With this new change, those days are gone.
HACSU, as a bargaining representative, can now compel employers to commence bargaining for a replacement agreement whether the employer wants to or not.
Sector bargaining: Industry-wide pay rises
The Secure Jobs, Better Pay Bill has introduced a new way to do bargaining called single interest bargaining. This is often called “sector bargaining” or “industry bargaining”. By doing bargaining this way, multiple employers are encouraged to bargain for a single agreement.
In the past, the Fair Work Act has prioritised single workplace agreements. That means each employer negotiates on their own and workers in the same industry might end up with very different rates of pay and working conditions depending on the agreements made with each employer.
Employer groups were strongly opposed to industry bargaining because it could likely see workers receiving pay rises and trade union participation increasing.
Why were they so opposed to that? Because this type of bargaining would allow unions to apply for ‘a single interest employer authorisation’ which would compel multiple employers from the same industry to bargain for a single agreement.
For unions, that means it’s easier to include a larger group of workers in the bargaining process.
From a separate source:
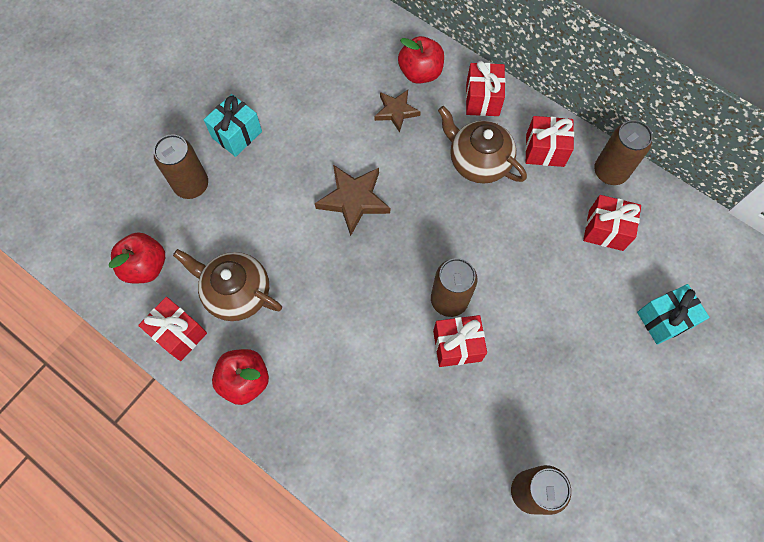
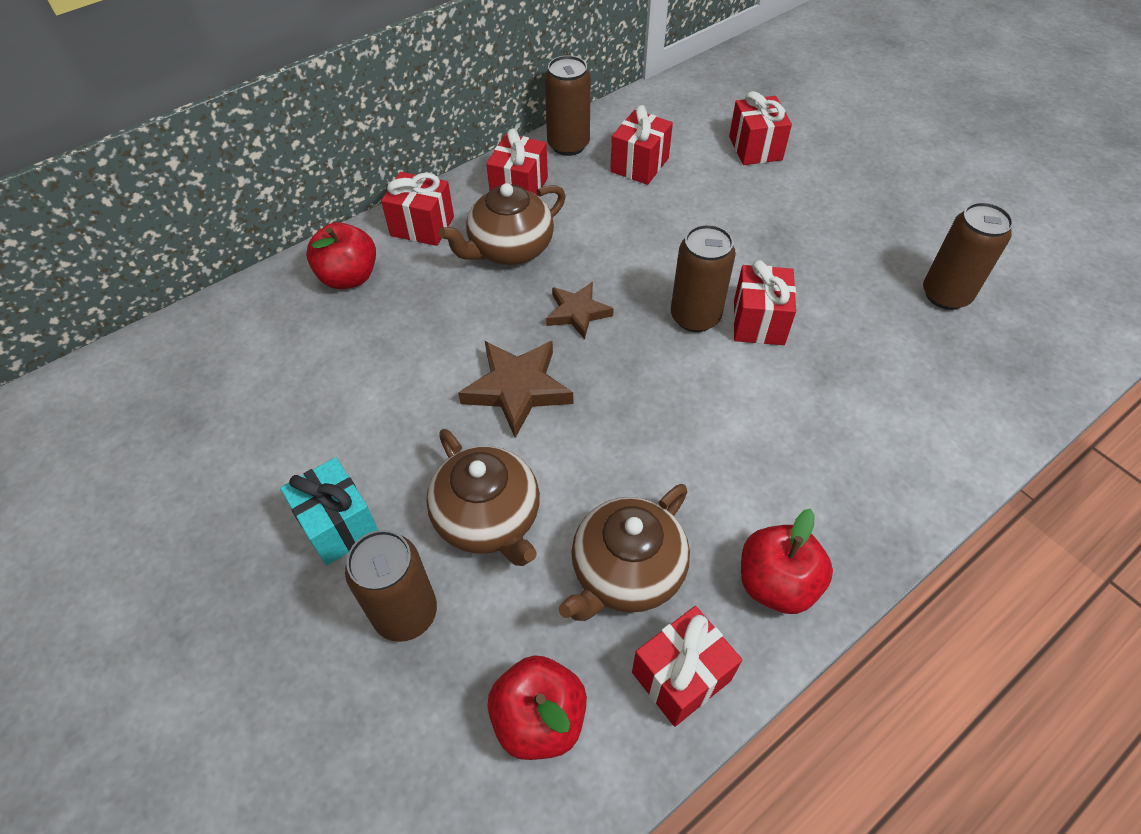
camera: 75 degrees left, 15 degrees down
brown star [374,90,421,133] -> brown star moved to [546,282,614,339]
turquoise gift [637,284,710,345] -> red gift [729,91,792,165]
none -> brown teapot [426,429,540,566]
Workers across multiple employers and entire sectors will see the wins achieved by HACSU through a single EBA campaign.
This should see wages rise across a sector as more workers are included in union-negotiated bargaining agreements, which will always have better conditions than non-union agreements.
Gender equity and sexual harassment: women workers winning
For a union like ours whose members are mostly women, it is encouraging that the Fair Work Act has been amended to include the ‘promotion of job security and gender equity’.
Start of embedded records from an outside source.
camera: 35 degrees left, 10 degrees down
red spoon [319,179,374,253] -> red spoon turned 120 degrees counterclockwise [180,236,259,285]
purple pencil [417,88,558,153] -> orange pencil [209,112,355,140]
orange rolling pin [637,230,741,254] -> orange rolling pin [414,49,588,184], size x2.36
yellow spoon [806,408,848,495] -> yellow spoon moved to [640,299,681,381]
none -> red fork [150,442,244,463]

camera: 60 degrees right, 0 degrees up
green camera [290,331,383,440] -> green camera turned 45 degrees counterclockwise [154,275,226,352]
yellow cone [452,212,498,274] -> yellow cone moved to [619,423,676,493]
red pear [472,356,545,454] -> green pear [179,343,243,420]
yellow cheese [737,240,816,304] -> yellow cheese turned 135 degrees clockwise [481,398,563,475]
This value statement has been coupled with real mechanisms to improve gender equality in the workplace.
The Fair Work Commission is now required to consider ‘the need to achieve gender equality [and eliminate] gender-based undervaluation of work and addressing gender pay gaps’ when awards are updated.
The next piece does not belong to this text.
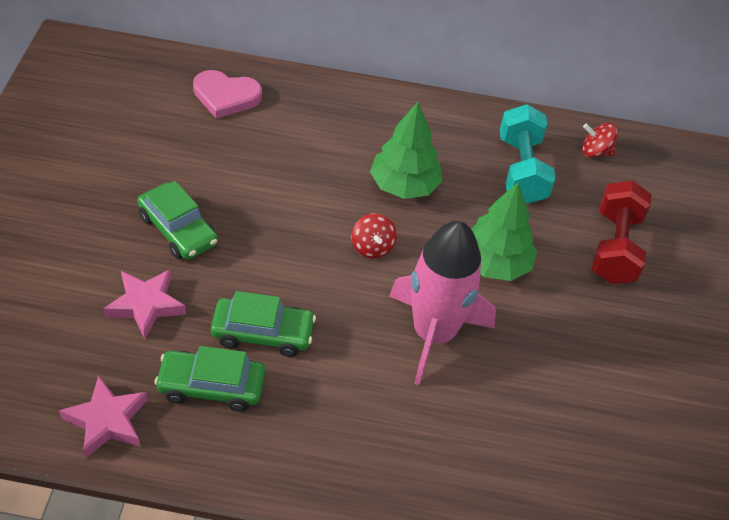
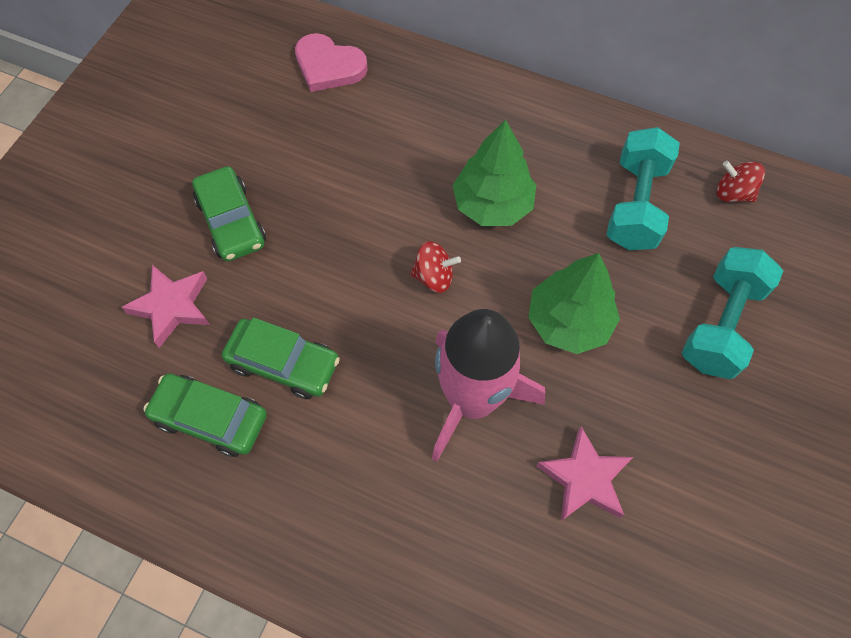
camera: 20 degrees right, 15 degrees up
pink star [59,375,148,459] -> pink star moved to [536,426,633,521]
red spinning top [352,213,397,259] -> red spinning top turned 90 degrees counterclockwise [410,241,461,293]
red dumbbell [592,180,652,284] -> turquoise dumbbell [682,247,783,379]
The Act has also been amended to ensure that equal pay for women must be prioritised when the Fair Work Commission considers Equal Renumeration orders.
Sexual harassment in the workplace is now explicitly prohibited in the Fair Work Act, and the Fair Work Commission has been enshrined with powers which allow it to resolve disputes which involve sexual harassment. And where the Commission is unable to resolve a dispute about harassment in the workplace, a worker can commence civil proceedings in the Federal Court.
Changes to small claims: bad news for wage thieves
Workers and their unions will be able to recover larger amounts of money from dodgy bosses more quickly, simply and cheaply with new changes to the Fair Work Act.
In the past, if you’d been underpaid by more than $20,000 you would have to go to the Federal Circuit Court to recover your stolen wages. Just to file to have your case heard can cost up to $1400 and you would usually have to be represented by a lawyer or a union.
But from 1 July this year, workers will be able to go through small claims to reclaim amounts of up to $100,000 instead. It’s cheaper than going through the Federal Circuit Court as well as being much more straightforward to navigate.
It’s bad news for wage thieves who might have been counting on the daunting process of going through the Federal Circuit Court to deter workers from taking back the money that’s been withheld from them.
And it’s great news for workers who can now more easily get what they’re owed.
Where to now
Even when we support certain policies of a political party, we’ll never be able to solely rely on politicians to do the right thing.
As trade unionists, we understand that workers’ rights will only be improved through our own collective action and solidarity.
Nevertheless, it’s important that workers understand these fundamental changes to Australian workplace laws, and how we can best use them to improve conditions and help build power for working people.